Interview by Daniel Silva
Peter Burr is an American artist who explores the complex relationship between technology, society, and the natural world. One of his most notable works is BOOM TOWN, a virtual neighbourhood built entirely on the blockchain. This piece is a commentary on how technology is changing how we interact with each other and how it is creating new forms of value and exchange.
Burr’s artistic practice often engages with tools of the video game industry in the form of immersive cinematic artworks, and his works often feature intricate, surreal animated sequences that challenge the viewer’s perception and understanding of the world. Burr is also interested in how humans interact with the natural world and the impact of technology on this relationship. He creates complex, immersive digital landscapes that evoke the beauty and complexity of the natural world.
Collaboration and community are also key themes in Burr’s work. He often works with other artists and creatives to create complex, multi-layered projects that explore various themes and ideas. In this sense, his work is part of a more significant movement in contemporary art that seeks to create new forms of social engagement and collective action.
Respected curator and organiser Burr has curated numerous exhibitions and festivals worldwide, including the Cartune Xprez series. His innovative use of technology, engagement with social and ecological themes, and deep engagement with the history of animation and video art make him an important figure in the contemporary art world.
Burr’s works challenge our perceptions of reality and highlight the impact of technology on our lives. His collaborative approach to art-making is part of a more significant movement in contemporary art that seeks to create new forms of social engagement and collective action.
How did you first become interested in the arts, and what led you to pursue a career as an artist?
I went to Carnegie Mellon University for undergrad, a school with expensive technology and radical professional discourse. I grew up using computers, but I needed something to the magnitude of my access at CMU. Initially, I studied painting and enjoyed putting much labour into each image. I gravitated toward time-based work partly because of the labour involved. After discovering After Effects as a tool to collage things I found on the Internet, I got excited about using the media I grew up on—the games, movies and television—and reversed this firehose of mass media by switching from full-time user to full-time maker. There was something cathartic about it.
After CMU, I started the video label Cartune Xprez, born from my connection to the Bookmobile Project: An Airstream trailer that took yearly curated zines and publications on tour. I joined this project in the early 2000s and ran it with a group of artists and activists from North America. One of the core goals of that project was to take art forms and ideas confined to a small output (in this case, we exhibited zines and artist books) and distribute them to a larger community.
My former interests in animation, performance, installation, and my exposure to the Bookmobile Project, made me realise that instead of making work for film festivals, I could create my mechanism and take the work on tour. So, I started Cartune Xprez, a touring roadshow. As a result, my work became intertwined with a community of artists who worked individually with a sensibility of bridging high-brow and low-brow cultures.
★ ★ ★ ★ ★
▶ **Tasks for this exercise**:
A. For the Peter Burr interview, decide whether each statement agrees with the text: (i) At Carnegie Mellon University, Burr first studied painting. (ii) The Bookmobile Project was a bus that brought films to festivals. (iii) BOOM TOWN is a virtual neighborhood built entirely on the blockchain. Answer yes or no for each and quote the words of the text that decide it.
B. Please continue the Peter Burr interview from its last sentence.

Entries contained in a dataset:
★ ★ ★ ★ ★
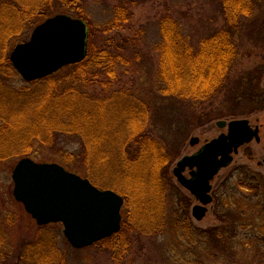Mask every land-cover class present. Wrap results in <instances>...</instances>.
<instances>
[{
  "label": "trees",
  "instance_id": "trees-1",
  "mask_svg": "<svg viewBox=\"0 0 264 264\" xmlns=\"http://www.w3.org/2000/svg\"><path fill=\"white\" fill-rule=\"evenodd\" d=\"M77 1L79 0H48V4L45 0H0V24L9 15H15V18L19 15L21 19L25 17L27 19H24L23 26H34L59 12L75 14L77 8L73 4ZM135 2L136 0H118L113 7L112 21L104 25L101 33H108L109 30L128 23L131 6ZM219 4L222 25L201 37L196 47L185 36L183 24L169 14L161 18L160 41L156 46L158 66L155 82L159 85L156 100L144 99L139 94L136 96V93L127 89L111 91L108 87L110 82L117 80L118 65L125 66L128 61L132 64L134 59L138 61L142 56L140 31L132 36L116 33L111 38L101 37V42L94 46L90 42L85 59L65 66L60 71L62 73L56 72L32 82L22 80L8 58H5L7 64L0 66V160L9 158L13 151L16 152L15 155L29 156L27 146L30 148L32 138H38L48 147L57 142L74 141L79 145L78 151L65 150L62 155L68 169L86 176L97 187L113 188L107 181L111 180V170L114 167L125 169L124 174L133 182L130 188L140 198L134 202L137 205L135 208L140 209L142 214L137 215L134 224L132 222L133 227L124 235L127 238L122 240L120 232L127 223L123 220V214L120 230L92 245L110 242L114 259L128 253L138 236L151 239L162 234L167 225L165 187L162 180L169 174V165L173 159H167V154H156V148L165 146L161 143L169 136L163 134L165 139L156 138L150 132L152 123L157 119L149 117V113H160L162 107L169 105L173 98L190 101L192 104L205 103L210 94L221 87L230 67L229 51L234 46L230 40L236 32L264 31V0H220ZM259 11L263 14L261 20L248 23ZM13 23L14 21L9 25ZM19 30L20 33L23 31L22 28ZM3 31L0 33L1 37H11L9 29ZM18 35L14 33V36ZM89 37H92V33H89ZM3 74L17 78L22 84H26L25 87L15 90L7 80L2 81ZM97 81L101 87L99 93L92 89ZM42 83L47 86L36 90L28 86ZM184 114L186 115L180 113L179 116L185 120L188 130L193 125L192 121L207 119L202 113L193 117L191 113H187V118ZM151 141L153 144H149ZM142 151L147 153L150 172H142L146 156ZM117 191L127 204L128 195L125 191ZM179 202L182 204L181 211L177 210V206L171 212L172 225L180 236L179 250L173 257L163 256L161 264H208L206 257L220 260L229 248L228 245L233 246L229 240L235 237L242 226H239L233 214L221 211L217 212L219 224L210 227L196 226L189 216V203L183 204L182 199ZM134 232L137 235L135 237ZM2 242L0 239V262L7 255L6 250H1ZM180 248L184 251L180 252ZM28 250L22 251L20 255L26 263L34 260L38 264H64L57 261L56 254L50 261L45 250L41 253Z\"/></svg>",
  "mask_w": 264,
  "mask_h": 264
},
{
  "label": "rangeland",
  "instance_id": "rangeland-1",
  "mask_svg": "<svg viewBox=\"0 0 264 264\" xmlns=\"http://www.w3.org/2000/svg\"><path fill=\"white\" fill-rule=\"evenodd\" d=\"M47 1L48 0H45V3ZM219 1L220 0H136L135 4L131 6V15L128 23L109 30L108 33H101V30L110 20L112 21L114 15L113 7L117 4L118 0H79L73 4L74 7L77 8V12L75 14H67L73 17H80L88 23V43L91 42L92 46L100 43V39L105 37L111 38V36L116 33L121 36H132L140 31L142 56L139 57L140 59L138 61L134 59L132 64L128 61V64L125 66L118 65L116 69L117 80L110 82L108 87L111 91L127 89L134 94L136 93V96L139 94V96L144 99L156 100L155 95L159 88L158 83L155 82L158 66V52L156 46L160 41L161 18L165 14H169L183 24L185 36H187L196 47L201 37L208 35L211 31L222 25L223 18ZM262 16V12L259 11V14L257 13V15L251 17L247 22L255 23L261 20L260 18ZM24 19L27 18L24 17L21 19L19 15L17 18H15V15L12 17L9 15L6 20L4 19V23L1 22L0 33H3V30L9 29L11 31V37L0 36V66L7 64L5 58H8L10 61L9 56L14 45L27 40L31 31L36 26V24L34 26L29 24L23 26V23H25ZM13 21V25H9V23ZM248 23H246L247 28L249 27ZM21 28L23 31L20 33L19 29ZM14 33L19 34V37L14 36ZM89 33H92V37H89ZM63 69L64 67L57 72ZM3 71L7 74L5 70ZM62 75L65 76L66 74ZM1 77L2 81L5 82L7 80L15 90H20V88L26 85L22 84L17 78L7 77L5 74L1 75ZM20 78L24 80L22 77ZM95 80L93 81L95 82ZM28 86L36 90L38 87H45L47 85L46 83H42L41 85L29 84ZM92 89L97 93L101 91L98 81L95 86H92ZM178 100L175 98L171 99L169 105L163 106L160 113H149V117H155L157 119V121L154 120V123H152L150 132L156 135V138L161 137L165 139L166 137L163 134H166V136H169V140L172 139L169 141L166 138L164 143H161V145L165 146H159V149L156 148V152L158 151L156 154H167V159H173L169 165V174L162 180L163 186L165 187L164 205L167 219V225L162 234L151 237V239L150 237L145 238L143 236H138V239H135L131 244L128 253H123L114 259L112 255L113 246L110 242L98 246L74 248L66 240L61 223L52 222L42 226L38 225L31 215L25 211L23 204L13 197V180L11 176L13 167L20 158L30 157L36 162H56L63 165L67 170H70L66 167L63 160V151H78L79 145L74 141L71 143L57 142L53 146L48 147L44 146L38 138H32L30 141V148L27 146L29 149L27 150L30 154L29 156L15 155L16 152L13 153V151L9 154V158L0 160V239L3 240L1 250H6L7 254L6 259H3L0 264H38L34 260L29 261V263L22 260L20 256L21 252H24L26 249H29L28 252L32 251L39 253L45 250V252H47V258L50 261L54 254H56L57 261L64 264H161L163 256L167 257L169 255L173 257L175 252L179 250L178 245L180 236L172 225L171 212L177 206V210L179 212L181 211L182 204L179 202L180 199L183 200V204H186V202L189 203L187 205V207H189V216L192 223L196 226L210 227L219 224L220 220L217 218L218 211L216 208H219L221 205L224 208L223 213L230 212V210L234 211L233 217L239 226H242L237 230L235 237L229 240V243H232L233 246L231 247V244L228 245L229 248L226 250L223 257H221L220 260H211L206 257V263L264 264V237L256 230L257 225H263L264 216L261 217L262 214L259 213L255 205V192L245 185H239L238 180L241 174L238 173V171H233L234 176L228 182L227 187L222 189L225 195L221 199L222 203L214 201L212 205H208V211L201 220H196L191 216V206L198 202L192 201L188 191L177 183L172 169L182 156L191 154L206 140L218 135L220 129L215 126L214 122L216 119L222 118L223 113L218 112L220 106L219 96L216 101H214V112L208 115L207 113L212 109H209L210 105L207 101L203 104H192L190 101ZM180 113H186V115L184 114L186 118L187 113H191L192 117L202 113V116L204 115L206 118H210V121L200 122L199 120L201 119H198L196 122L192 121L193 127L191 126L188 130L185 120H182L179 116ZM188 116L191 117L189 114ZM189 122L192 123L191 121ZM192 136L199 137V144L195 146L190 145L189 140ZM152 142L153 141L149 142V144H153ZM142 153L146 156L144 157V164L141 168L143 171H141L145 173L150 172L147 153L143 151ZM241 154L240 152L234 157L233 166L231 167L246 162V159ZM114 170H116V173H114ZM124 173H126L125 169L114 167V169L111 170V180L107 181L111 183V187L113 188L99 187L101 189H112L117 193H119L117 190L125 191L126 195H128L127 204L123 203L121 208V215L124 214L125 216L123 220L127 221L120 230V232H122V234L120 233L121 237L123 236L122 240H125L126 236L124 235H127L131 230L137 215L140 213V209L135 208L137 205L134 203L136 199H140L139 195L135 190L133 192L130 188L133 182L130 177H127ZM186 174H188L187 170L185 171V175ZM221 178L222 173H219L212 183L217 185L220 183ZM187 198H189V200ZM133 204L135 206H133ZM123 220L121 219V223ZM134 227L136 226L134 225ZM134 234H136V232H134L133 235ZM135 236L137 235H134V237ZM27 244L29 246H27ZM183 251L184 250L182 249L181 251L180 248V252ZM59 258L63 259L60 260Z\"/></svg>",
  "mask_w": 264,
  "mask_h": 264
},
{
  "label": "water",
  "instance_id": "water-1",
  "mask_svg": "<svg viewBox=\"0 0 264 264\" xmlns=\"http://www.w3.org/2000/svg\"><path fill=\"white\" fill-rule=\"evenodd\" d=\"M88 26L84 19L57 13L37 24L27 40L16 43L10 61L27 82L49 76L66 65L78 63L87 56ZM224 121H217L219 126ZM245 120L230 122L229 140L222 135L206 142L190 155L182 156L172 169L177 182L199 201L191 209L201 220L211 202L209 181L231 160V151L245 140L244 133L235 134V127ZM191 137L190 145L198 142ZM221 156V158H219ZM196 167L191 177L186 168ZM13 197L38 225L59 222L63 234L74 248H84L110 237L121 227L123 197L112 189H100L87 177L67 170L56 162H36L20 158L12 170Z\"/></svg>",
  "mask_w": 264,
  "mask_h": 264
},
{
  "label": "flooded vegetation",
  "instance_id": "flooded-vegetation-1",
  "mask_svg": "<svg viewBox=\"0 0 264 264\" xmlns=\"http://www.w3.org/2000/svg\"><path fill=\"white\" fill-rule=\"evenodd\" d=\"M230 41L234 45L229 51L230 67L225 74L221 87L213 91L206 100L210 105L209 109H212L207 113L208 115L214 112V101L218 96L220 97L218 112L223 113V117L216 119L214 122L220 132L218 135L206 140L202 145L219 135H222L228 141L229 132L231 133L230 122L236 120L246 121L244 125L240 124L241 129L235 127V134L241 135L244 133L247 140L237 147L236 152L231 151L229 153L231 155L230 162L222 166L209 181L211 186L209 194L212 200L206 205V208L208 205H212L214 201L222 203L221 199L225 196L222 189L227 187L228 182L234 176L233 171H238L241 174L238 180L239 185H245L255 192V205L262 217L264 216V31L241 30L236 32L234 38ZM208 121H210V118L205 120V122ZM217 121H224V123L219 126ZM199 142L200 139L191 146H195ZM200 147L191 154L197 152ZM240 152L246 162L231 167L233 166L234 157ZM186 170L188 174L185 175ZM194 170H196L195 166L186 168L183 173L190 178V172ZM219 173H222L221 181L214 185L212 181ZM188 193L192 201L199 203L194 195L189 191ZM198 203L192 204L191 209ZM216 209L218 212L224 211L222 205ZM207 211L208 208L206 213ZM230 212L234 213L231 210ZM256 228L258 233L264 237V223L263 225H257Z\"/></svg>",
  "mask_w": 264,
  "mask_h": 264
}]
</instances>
★ ★ ★ ★ ★
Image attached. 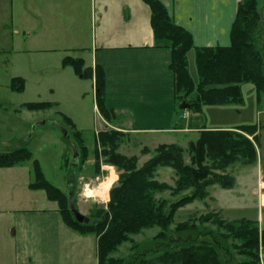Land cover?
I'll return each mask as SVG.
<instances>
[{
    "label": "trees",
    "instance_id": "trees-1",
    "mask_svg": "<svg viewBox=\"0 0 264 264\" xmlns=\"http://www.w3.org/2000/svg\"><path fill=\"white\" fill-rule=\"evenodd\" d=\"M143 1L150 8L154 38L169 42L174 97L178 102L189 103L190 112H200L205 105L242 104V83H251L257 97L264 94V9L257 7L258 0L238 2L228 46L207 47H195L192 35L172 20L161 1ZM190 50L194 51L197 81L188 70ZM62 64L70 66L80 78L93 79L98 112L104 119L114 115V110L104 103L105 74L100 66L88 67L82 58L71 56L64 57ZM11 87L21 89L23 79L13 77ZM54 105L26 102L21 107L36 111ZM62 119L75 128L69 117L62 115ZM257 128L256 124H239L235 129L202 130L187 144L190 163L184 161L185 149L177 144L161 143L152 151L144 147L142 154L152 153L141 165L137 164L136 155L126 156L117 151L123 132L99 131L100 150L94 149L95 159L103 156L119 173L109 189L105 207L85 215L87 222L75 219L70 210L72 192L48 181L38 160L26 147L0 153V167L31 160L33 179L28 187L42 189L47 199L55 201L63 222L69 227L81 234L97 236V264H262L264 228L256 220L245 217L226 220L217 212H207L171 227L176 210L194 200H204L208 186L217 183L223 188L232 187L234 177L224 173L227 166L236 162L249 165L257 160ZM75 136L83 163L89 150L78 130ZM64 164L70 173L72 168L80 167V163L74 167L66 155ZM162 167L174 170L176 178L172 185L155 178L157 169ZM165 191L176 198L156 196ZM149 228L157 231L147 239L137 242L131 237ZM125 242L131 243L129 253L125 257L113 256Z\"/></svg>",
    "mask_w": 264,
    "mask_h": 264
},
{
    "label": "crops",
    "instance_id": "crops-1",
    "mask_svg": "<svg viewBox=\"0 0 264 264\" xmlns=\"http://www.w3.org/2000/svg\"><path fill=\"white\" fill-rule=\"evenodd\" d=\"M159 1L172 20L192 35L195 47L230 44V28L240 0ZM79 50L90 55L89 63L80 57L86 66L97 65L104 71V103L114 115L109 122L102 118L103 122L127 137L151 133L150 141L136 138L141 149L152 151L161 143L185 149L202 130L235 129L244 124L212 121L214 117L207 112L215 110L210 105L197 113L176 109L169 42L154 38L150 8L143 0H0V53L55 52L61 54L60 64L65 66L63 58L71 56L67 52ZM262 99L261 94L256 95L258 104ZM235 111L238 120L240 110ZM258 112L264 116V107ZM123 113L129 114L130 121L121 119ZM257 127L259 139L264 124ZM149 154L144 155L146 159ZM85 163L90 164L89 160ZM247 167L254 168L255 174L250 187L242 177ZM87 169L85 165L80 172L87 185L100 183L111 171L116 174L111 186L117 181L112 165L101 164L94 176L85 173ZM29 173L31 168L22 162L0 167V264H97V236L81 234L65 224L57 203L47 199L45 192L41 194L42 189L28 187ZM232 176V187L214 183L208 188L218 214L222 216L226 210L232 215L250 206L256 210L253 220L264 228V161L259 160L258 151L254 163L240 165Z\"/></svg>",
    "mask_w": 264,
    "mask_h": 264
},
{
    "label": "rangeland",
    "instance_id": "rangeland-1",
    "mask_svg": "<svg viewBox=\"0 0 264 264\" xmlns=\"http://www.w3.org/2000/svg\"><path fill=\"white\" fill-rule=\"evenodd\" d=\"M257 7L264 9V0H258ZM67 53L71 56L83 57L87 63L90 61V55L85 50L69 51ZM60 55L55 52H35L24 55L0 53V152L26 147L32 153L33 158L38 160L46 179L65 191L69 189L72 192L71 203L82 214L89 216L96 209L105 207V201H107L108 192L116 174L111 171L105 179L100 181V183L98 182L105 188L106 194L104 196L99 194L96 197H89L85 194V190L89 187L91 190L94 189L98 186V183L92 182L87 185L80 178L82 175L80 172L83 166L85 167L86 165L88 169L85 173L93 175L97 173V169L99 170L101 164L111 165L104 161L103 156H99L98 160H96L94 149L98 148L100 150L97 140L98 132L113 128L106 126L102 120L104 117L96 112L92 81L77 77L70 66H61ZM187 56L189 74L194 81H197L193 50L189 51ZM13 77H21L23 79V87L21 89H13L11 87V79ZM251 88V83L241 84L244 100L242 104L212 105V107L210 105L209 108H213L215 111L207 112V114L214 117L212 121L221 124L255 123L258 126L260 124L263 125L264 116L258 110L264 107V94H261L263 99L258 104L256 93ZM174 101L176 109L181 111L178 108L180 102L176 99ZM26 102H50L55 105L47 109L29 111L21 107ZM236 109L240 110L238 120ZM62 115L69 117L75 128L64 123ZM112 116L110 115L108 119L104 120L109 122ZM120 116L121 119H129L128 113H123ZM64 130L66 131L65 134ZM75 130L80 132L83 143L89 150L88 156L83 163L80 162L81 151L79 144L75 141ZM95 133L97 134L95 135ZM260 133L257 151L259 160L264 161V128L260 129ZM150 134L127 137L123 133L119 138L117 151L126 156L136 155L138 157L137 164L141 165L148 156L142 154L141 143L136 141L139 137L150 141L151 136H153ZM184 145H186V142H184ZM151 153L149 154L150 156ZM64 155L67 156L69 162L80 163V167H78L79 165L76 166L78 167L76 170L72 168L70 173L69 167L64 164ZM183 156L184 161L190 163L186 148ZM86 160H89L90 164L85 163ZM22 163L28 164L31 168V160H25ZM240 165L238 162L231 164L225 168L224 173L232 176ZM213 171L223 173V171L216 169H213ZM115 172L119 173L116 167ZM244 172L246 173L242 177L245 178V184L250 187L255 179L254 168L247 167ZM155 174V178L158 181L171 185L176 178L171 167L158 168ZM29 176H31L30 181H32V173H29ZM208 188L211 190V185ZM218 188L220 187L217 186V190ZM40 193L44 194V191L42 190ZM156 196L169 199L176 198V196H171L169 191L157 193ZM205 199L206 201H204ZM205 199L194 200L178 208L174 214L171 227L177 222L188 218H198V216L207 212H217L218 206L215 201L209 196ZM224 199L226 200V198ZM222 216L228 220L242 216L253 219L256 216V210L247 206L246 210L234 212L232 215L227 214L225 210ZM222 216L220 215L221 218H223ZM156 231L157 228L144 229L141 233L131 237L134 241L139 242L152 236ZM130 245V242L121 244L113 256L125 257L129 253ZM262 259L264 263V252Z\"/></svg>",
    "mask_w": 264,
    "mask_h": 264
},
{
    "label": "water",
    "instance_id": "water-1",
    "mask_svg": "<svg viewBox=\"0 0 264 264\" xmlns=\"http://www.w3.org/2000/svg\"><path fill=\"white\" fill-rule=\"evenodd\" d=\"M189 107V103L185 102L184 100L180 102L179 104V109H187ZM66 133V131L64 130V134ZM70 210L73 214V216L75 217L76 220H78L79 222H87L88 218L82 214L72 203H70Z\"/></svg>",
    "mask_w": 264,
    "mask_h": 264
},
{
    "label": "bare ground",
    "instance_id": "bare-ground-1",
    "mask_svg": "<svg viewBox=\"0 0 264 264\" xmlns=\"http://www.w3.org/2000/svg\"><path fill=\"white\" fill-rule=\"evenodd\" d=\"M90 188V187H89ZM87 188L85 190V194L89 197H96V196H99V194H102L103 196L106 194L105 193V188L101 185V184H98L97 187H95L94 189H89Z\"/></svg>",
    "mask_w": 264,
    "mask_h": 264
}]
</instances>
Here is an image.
★ ★ ★ ★ ★
▶ **Answers to the exercises**:
A.
(i) Yes: "Initially, I studied painting and enjoyed putting much labour into each image."
(ii) No: "An Airstream trailer that took yearly curated zines and publications on tour."
(iii) Yes: "BOOM TOWN, a virtual neighbourhood built entirely on the blockchain."

B.
A decade ago, my life and work flipped upside down. There were so many factors in my community. I realised my practice wasn’t serving the person I was becoming, so I took a break. When I reemerged, my practice led me towards making the work you see in BOOM TOWN.
Can you tell us about your creative process and how you approach the development of new works?
Earlier in my practice, I used digital tools to collage different sets of imagery, but when this strategy no longer served me emotionally, I had to shift the goals of my work. After a healthy break from my practice in which I had begun Freudian psychoanalysis (and was encouraged to dig into older aspects of my life), I thought a lot about the first tool I used to make digital graphics: a software called MacPaint on a black-and-white Macintosh computer. So, I started to make drawings using a MacPaint emulator and got excited playing with different fill patterns. There I saw a formal continuity between the maximalist collage work I used to make and the much more sober work coming out of this MacPaint doodling. Over time I taught myself to translate these tools into more contemporary technologies.
Your works often address themes of architecture, spatial relationships, and the intersections of technology and culture. How do these different interests inform your practice?
I like the idea of people finding their way out of their problems. A few years ago, I came across the book Pattern Language by Christopher Alexander, written in 1977; it indexed a system to help ordinary people solve complex design problems – like building a functional city for themselves, for example.
Living in New York, the challenge of using such a utopic self-help book got to me, and as an artist working with computers, I like playing around with these design concepts. There’s a hubris to the sort of power we taste when building dynamic simulations rendered realistically on computers. I can’t help but reflect on my lived experience as if I were one of these simulated units. Who are the people who hold the power to design the system I live in IRL? Where does my well-being fit into their conception of this world?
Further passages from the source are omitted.